> [Kutipan]

------------------------------------------------------------------------

Khaldun menurut Garaudy, juga telah menunjukkan adanya pengaruh iklim,
geografi, dan keadaan ekonomi terhadap kehidupan bangsa-bangsa, mempelajari
struktur dan fungsi masyarakat bertitik tolak dari pembagian kerja, peranan
solidaritas sosial (asshobiyah) dalam
pembentukan negara dan kehancuran kekuasaan imperium serta membuktikan bahwa
perbedaan cara mencari kehidupan akan mempengaruhi adat kebiasaan dan pikiran
bangsa-bangsa (Ahmad, 2001:22).
Dalam
topik ini, saya akan membahas tentang pemikiran dari Ibnnu Khaldun yang
dipandang sebagai sosiolog sejati. Hal ini didasarkan pada pernyataannya
tentang beberapa prinsip pokok untuk menafsirkan peristiwa-peristiwa sosial dan
peristiwa-peristiwa sejarah. Prinsip-prinsip yang sama juga dijumpai dalam
analisis Khaldun mengenai timbul dan tenggelamnya negara-negara. gejala-gejala
itu juga akan terlihat pada kehidupan yang bersifat nomaden (berpindah-pindah)

------------------------------------------------------------------------

Butir-butir yang tercantum dalam dataset:
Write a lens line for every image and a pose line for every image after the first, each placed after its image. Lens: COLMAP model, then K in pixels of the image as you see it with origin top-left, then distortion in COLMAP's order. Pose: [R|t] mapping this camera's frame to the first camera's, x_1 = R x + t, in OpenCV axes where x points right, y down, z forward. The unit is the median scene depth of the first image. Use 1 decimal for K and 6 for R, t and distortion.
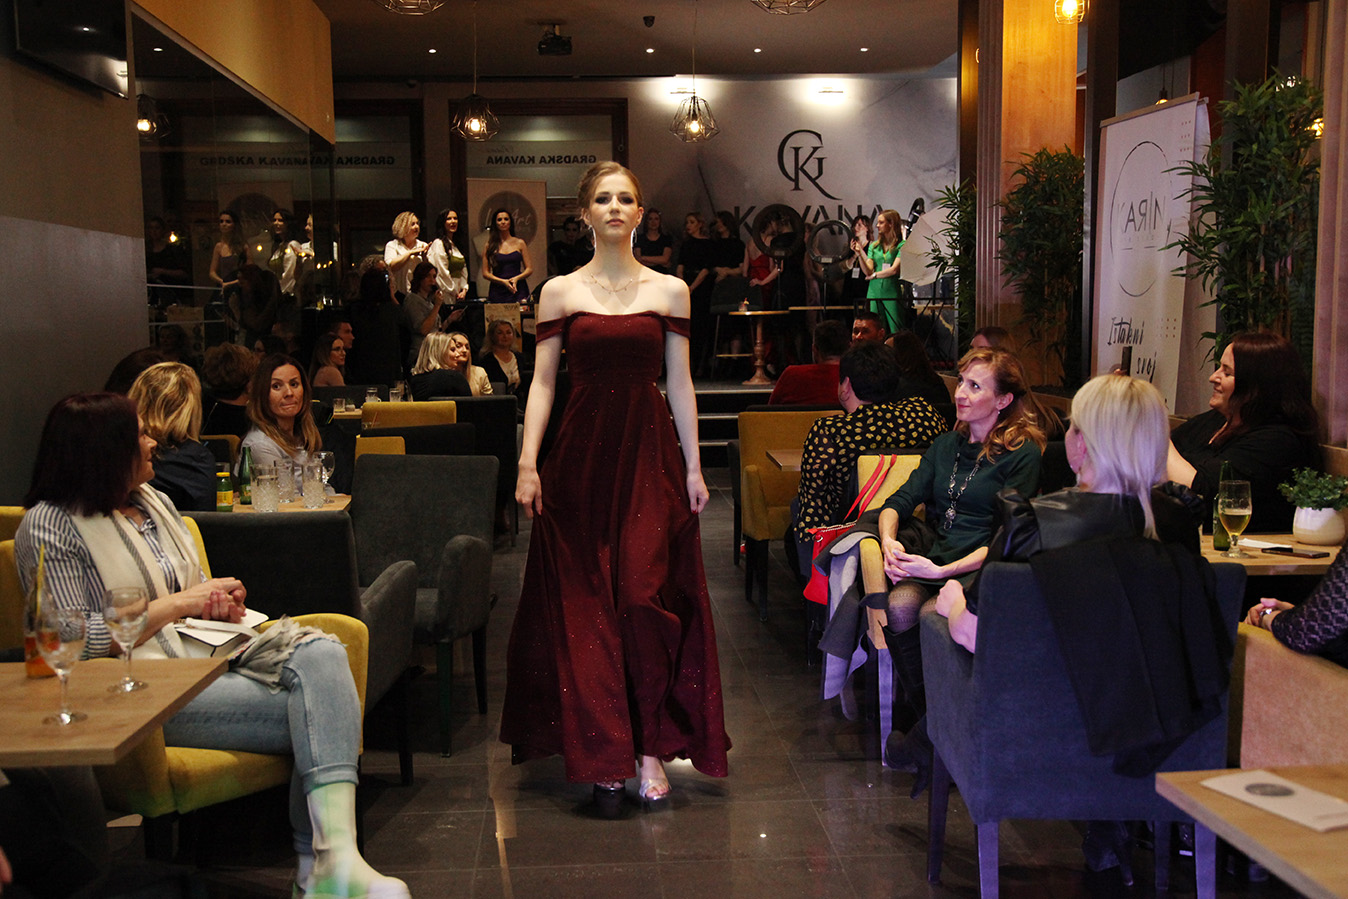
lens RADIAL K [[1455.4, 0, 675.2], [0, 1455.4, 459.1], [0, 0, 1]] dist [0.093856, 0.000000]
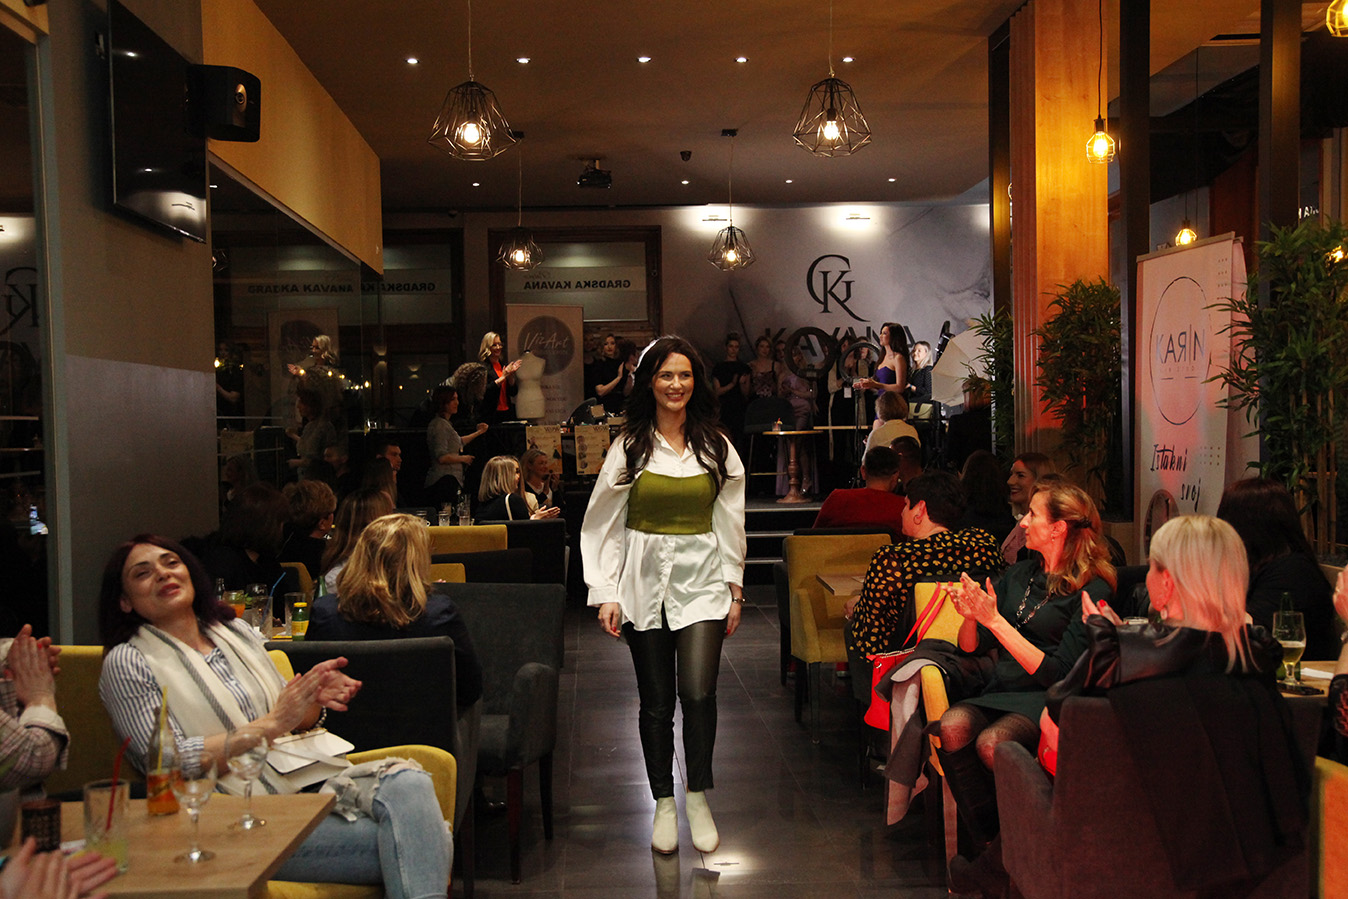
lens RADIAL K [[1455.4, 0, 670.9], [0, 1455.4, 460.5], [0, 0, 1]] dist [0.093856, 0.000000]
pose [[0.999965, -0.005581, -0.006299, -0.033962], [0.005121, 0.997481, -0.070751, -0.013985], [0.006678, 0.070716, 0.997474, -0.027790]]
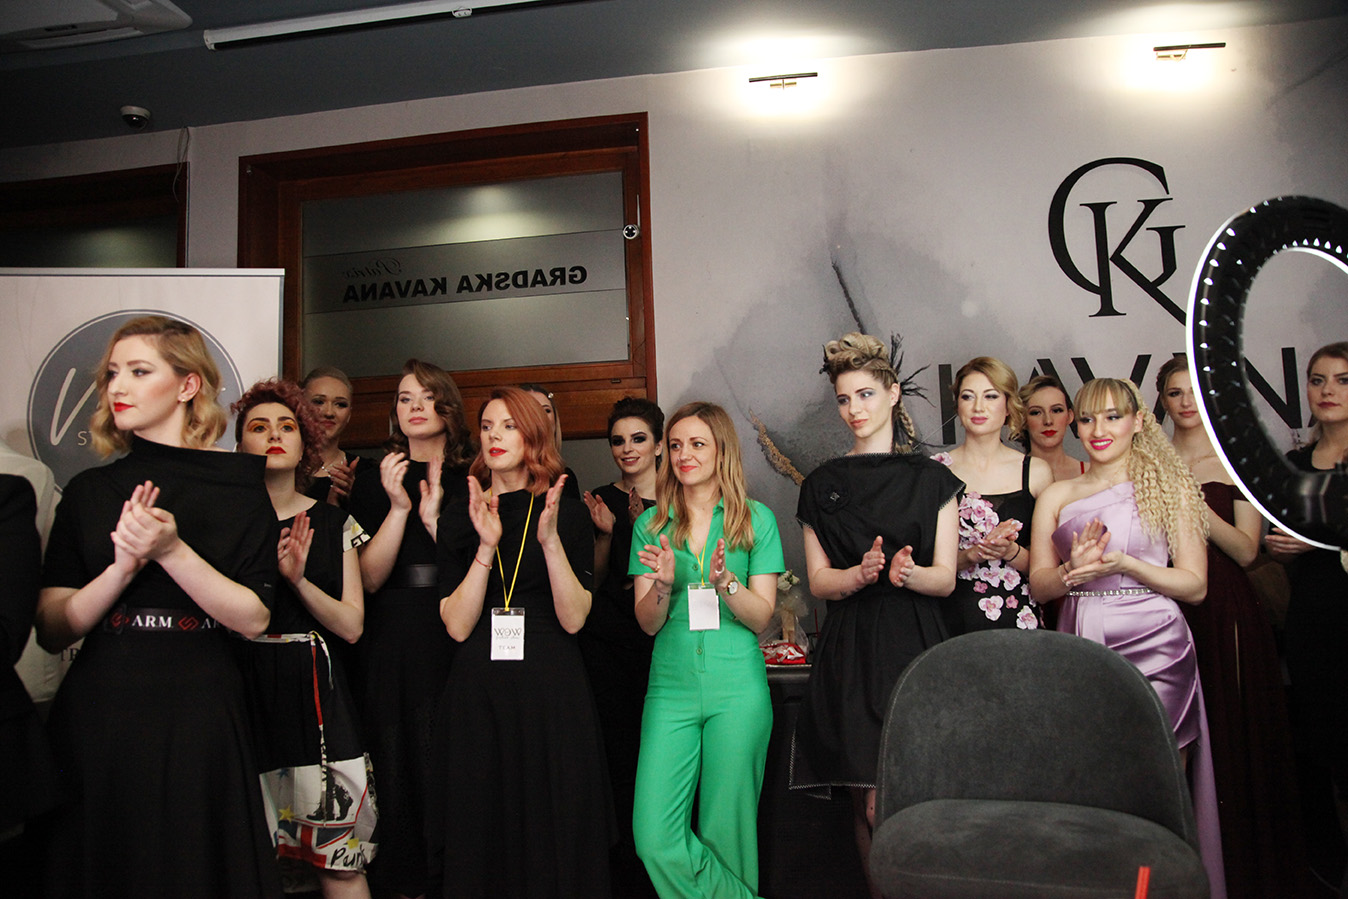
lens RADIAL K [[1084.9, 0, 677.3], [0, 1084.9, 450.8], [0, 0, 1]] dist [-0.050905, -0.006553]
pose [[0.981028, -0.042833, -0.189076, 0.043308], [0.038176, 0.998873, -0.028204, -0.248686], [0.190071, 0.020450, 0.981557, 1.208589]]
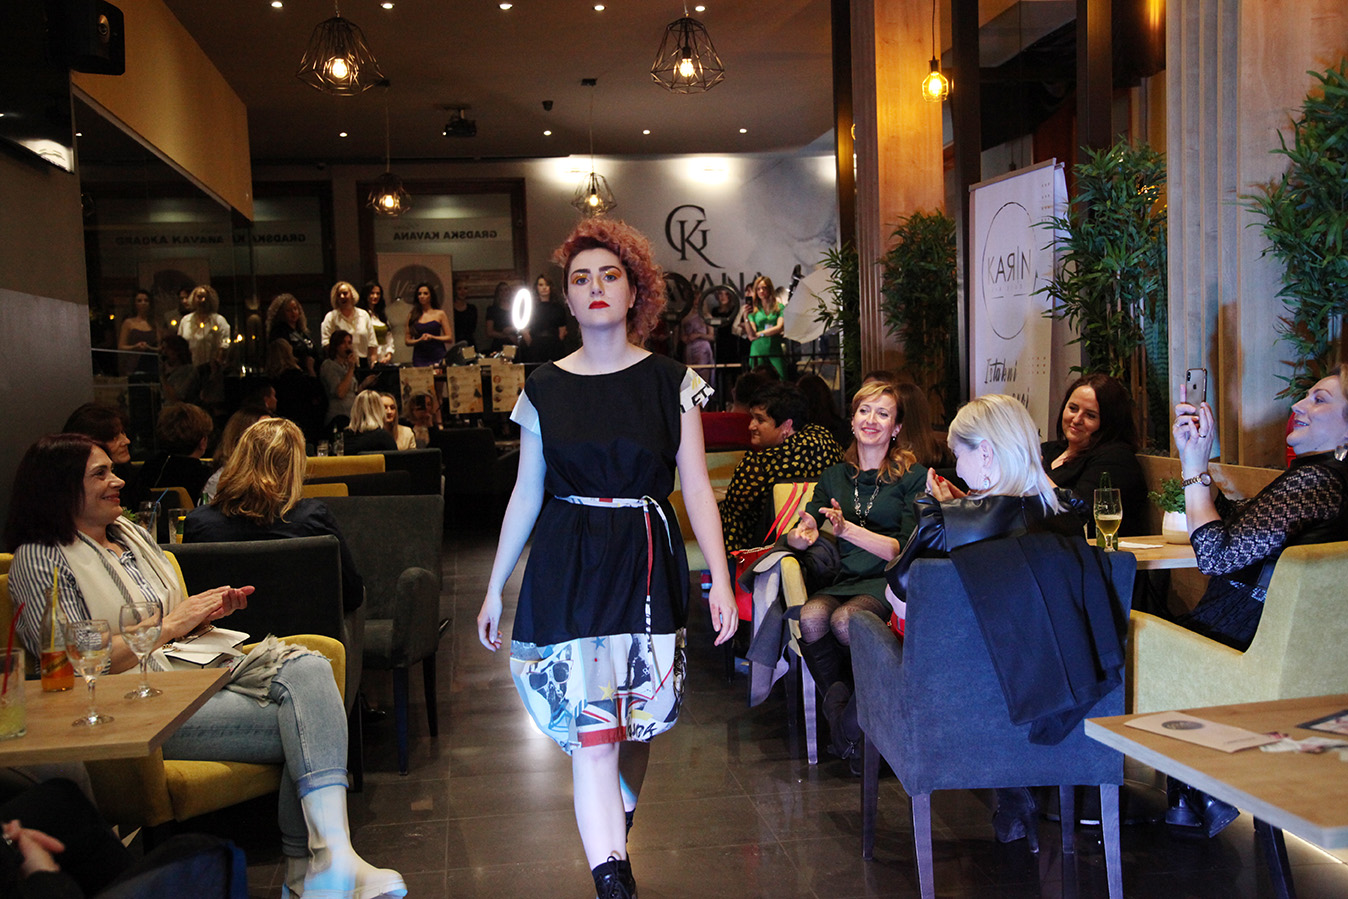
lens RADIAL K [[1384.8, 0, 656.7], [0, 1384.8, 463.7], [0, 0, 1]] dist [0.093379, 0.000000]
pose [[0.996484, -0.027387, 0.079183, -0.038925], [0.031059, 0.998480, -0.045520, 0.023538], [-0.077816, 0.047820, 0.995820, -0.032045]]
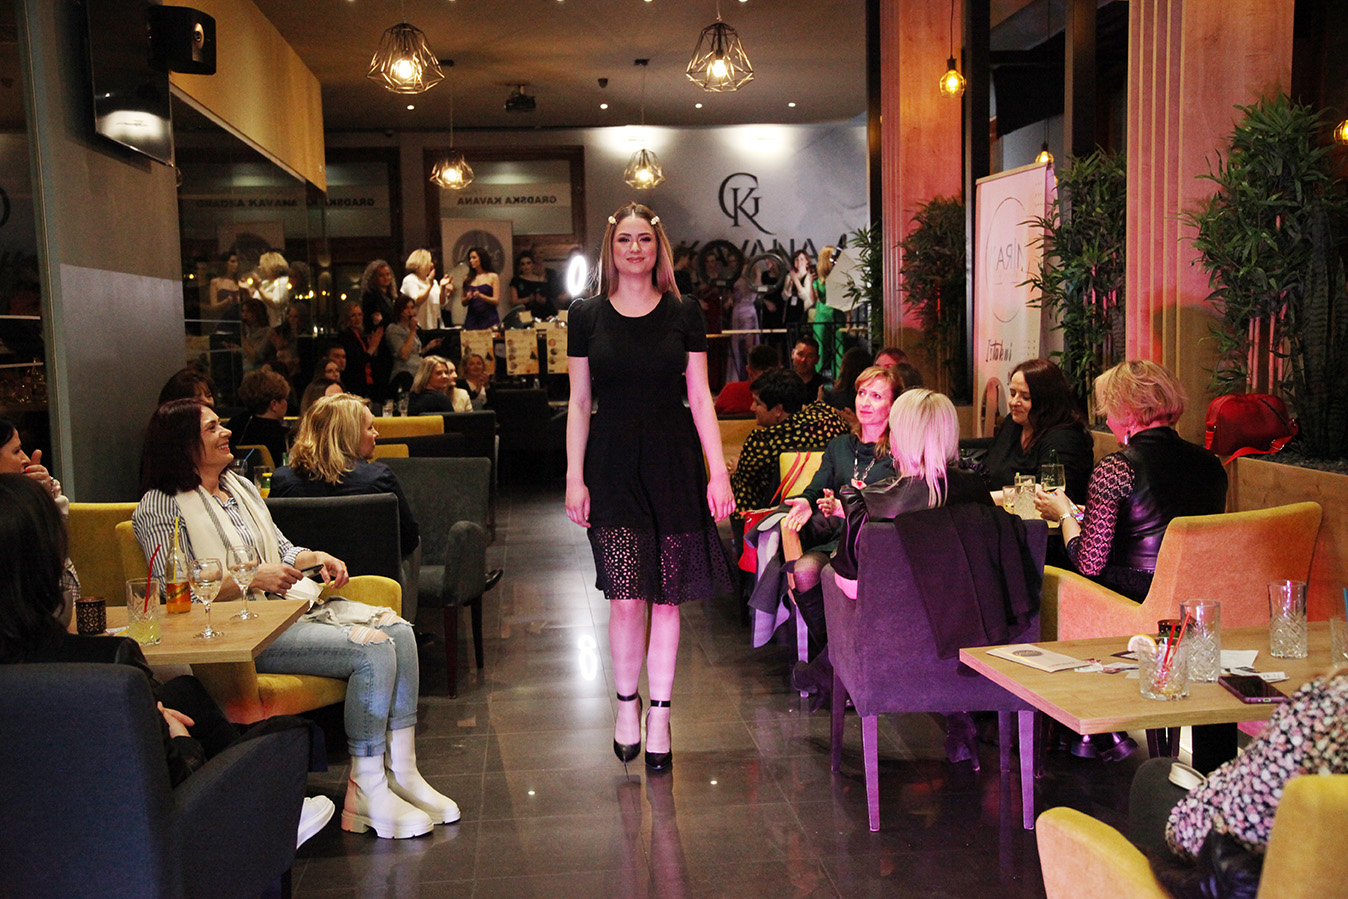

------------------------------------------------------------------------

> [Daftar Tugas]
- A) Bisakah kamu mengambil ulang semua baris dari catatan di atas tanpa mengubah apa pun, tetapi tanpa menyertakan gambarnya?
- B) Bisakah kamu melanjutkan kutipan tentang pemikiran Ibnu Khaldun itu mulai dari bagian terakhirnya?

> [Jawaban per Tugas]
- A)
Write a lens line for every image and a pose line for every image after the first, each placed after its image. Lens: COLMAP model, then K in pixels of the image as you see it with origin top-left, then distortion in COLMAP's order. Pose: [R|t] mapping this camera's frame to the first camera's, x_1 = R x + t, in OpenCV axes where x points right, y down, z forward. The unit is the median scene depth of the first image. Use 1 decimal for K and 6 for R, t and distortion.
lens RADIAL K [[1455.4, 0, 675.2], [0, 1455.4, 459.1], [0, 0, 1]] dist [0.093856, 0.000000]
lens RADIAL K [[1455.4, 0, 670.9], [0, 1455.4, 460.5], [0, 0, 1]] dist [0.093856, 0.000000]
pose [[0.999965, -0.005581, -0.006299, -0.033962], [0.005121, 0.997481, -0.070751, -0.013985], [0.006678, 0.070716, 0.997474, -0.027790]]
lens RADIAL K [[1084.9, 0, 677.3], [0, 1084.9, 450.8], [0, 0, 1]] dist [-0.050905, -0.006553]
pose [[0.981028, -0.042833, -0.189076, 0.043308], [0.038176, 0.998873, -0.028204, -0.248686], [0.190071, 0.020450, 0.981557, 1.208589]]
lens RADIAL K [[1384.8, 0, 656.7], [0, 1384.8, 463.7], [0, 0, 1]] dist [0.093379, 0.000000]
pose [[0.996484, -0.027387, 0.079183, -0.038925], [0.031059, 0.998480, -0.045520, 0.023538], [-0.077816, 0.047820, 0.995820, -0.032045]]

- B)
seperti kehidupan orang-orang Badui, Barbar, Turki, dan Kurdi. Ibnu Khaldun
membagi dua jenis kelompok sosial yang keduanya memiliki karakter yang cukup
berbeda. Dua kategori kelompok sosial tersebut adalah pertama “badawah” yaitu
masyarakat yang tinggal di pedalaman, masyarakat primitif, atau tinggal di
daerah gurun. Khaldun sering menyebut masyarakat ini sebagai masyarakat Badui. Kedua, “hadharah” yaitu masyarakat yang identik dengan kehidupan kota di
mana Khaldun sering menyebut masyarakat ini sebagai masyarakat perkotaan.
Masyarakat kota menurut Khaldun banyak berurusan dengan kehidupan yang enak,
mewah, dan banyak mengikuti hawa nafsu. Masyarakat Badui, walaupun juga sama
berurusan dengan duniawi, tetapi mereka masih dalam batas yang wajar atau hanya
sesuai kebutuhan dan bukan dalam kemewahan, hawa nafsu, dan kesenangan (Khaldun
dalam Sunanto, 2011:31). Adapun menurut Robert H. Lauer, dia berpendapat bahwa:
Both Bedouins and sedentary people are “natural groups,”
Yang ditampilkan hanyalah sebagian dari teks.